Keeping Sunday a Sabbath

I love a sweet Sunday afternoon nap. I love the warm sheets in a cool room and the rumble of a storm echoing at my window. It’s wonderfully lazy and beautifully quiet.

But sometimes, Sunday is chaotic. Sometimes I have to run to the grocery store for a dessert to bring to the church potluck. Sometimes I get emails from my boss. Sometimes the garage door sticks. Sometimes we run out of dog food. Sometimes, it’s not a sleepy or lazy afternoon at all. Some weeks, my Sundays aren’t Sabbaths. They’re stressful.

Those Sundays don’t look like what I think a Sabbath should look like— one that’s restful, peaceful and quiet. You’ve heard it before— that we’re overloaded in a fast-paced world running on caffeine fumes and we need to slow down, but I don’t want to just slow down. I want to stop, to breathe, to rest.

Slowing down isn’t enough. I have to remind myself to not just slow down on Sunday. I need to stop. I need to remember the Sabbath because I’ve forgotten about it, and so here at my dirty kitchen table, with a wet dog at my feet and laundry to do and a book to write and a full week ahead, I’m resting in him, “for anyone who enters God’s rest also rests from his own work,” Hebrews Chapter 4 says.

I’ve made Sundays about my recovery, my reward, my relief for the week, and I’ve still been so tired. I have still been so exhausted. I’ve still been so frustrated, and so I’m exchanging my idea of Sunday and entering God’s rest. I’m not hiding in God’s rest or fighting for God’s rest. I’m entering it.

----------------

Your task: Please reproduce the piece on keeping Sunday a Sabbath word for word, from its title to its final line.

(Records from a data collection)
----------------

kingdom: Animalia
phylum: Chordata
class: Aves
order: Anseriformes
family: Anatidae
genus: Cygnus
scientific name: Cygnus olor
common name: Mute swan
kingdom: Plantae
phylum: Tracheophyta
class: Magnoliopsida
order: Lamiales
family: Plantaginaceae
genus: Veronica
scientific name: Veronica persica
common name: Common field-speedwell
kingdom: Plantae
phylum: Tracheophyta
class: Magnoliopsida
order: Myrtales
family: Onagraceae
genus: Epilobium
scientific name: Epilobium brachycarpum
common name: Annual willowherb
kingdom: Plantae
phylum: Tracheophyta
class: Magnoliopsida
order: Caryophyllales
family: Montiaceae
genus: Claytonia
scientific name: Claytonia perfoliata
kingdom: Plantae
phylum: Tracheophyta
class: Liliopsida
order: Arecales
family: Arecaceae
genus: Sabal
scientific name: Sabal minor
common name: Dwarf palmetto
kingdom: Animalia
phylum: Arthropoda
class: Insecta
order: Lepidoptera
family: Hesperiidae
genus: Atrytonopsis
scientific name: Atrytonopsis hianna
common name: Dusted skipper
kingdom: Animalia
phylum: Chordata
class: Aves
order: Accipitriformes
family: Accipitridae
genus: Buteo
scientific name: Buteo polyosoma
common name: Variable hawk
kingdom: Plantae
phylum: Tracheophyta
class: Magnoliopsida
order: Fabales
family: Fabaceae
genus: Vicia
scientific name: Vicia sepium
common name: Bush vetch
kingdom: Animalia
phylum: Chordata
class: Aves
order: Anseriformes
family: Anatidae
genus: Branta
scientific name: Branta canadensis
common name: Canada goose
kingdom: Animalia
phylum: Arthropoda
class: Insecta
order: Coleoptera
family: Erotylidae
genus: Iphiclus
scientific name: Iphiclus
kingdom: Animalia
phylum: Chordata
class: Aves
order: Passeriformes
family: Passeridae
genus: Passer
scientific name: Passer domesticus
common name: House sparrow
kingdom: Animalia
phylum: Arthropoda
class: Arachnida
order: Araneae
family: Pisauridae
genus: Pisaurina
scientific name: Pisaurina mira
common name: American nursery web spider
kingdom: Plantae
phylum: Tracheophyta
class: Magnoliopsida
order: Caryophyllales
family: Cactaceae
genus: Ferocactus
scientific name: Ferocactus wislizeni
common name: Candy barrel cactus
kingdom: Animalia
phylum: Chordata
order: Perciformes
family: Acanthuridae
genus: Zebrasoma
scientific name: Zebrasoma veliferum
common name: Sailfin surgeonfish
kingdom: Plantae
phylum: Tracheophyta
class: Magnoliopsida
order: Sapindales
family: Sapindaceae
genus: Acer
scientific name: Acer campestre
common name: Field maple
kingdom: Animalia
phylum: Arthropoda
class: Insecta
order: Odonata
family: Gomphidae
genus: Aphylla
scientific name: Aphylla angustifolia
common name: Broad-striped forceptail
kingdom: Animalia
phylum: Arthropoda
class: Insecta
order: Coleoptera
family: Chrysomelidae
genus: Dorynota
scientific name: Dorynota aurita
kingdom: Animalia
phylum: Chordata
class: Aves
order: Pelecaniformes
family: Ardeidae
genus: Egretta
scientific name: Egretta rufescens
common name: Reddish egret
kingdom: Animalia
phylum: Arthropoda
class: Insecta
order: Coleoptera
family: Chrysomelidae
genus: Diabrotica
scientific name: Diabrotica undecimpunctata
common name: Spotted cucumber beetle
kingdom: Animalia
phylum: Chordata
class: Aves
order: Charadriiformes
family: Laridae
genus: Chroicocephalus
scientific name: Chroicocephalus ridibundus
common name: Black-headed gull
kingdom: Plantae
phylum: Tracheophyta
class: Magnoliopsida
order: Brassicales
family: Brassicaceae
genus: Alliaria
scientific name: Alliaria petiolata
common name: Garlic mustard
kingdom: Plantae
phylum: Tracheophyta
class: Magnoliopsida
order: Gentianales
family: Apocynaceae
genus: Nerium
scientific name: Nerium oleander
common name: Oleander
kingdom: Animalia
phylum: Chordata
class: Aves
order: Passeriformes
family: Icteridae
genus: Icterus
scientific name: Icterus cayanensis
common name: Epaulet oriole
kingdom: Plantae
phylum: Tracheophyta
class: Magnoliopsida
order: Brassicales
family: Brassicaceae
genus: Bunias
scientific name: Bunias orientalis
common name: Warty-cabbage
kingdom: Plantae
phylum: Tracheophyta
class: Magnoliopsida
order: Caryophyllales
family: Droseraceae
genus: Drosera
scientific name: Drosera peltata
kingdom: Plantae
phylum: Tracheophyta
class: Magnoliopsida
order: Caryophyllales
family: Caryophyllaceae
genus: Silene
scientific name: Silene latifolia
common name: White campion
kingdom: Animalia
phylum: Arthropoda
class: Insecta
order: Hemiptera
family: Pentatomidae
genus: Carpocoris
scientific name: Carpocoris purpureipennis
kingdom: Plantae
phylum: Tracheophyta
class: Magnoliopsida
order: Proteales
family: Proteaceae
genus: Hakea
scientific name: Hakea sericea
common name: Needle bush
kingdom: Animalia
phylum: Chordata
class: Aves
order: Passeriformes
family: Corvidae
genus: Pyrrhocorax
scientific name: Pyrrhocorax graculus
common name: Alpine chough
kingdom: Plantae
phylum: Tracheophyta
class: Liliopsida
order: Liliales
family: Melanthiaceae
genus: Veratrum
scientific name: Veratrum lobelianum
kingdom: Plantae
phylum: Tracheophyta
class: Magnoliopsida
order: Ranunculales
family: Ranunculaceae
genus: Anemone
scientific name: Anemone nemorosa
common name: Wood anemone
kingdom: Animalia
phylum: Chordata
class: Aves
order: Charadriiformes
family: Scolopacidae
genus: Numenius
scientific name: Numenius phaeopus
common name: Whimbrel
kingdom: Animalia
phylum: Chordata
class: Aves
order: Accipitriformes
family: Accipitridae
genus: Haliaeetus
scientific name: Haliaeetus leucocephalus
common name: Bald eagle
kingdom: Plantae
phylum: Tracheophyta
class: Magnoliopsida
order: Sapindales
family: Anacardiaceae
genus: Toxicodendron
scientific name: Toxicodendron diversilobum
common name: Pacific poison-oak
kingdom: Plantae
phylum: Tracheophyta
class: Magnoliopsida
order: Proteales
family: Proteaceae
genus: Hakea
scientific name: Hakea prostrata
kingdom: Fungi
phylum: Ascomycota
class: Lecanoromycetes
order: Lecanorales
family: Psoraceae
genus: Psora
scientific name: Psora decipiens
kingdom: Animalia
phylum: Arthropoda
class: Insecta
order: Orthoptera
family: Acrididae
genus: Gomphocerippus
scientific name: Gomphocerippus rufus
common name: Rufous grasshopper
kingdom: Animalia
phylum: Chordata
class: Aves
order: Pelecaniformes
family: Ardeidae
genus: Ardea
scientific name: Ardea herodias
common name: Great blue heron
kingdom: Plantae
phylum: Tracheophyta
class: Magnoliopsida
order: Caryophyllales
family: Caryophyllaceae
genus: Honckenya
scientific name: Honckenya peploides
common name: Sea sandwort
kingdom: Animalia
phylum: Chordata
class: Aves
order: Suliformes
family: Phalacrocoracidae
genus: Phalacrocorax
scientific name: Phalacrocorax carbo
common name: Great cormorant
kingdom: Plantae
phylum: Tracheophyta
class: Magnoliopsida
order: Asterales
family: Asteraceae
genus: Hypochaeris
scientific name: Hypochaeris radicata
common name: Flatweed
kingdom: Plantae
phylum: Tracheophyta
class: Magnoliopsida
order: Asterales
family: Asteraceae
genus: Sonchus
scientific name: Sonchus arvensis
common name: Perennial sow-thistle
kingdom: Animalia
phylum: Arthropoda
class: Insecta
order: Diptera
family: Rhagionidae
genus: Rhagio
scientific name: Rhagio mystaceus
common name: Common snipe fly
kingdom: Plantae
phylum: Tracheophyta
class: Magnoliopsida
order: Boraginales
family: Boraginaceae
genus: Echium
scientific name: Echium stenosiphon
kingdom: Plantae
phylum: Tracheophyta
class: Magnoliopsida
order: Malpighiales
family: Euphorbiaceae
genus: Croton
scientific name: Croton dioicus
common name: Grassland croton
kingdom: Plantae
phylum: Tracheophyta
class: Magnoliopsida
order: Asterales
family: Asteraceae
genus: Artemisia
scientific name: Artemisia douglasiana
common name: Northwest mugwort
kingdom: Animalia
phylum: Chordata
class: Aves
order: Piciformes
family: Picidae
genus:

----------------

Result of this exercise:
Keeping Sunday a Sabbath

I love a sweet Sunday afternoon nap. I love the warm sheets in a cool room and the rumble of a storm echoing at my window. It’s wonderfully lazy and beautifully quiet.

But sometimes, Sunday is chaotic. Sometimes I have to run to the grocery store for a dessert to bring to the church potluck. Sometimes I get emails from my boss. Sometimes the garage door sticks. Sometimes we run out of dog food. Sometimes, it’s not a sleepy or lazy afternoon at all. Some weeks, my Sundays aren’t Sabbaths. They’re stressful.

Those Sundays don’t look like what I think a Sabbath should look like— one that’s restful, peaceful and quiet. You’ve heard it before— that we’re overloaded in a fast-paced world running on caffeine fumes and we need to slow down, but I don’t want to just slow down. I want to stop, to breathe, to rest.

Slowing down isn’t enough. I have to remind myself to not just slow down on Sunday. I need to stop. I need to remember the Sabbath because I’ve forgotten about it, and so here at my dirty kitchen table, with a wet dog at my feet and laundry to do and a book to write and a full week ahead, I’m resting in him, “for anyone who enters God’s rest also rests from his own work,” Hebrews Chapter 4 says.

I’ve made Sundays about my recovery, my reward, my relief for the week, and I’ve still been so tired. I have still been so exhausted. I’ve still been so frustrated, and so I’m exchanging my idea of Sunday and entering God’s rest. I’m not hiding in God’s rest or fighting for God’s rest. I’m entering it.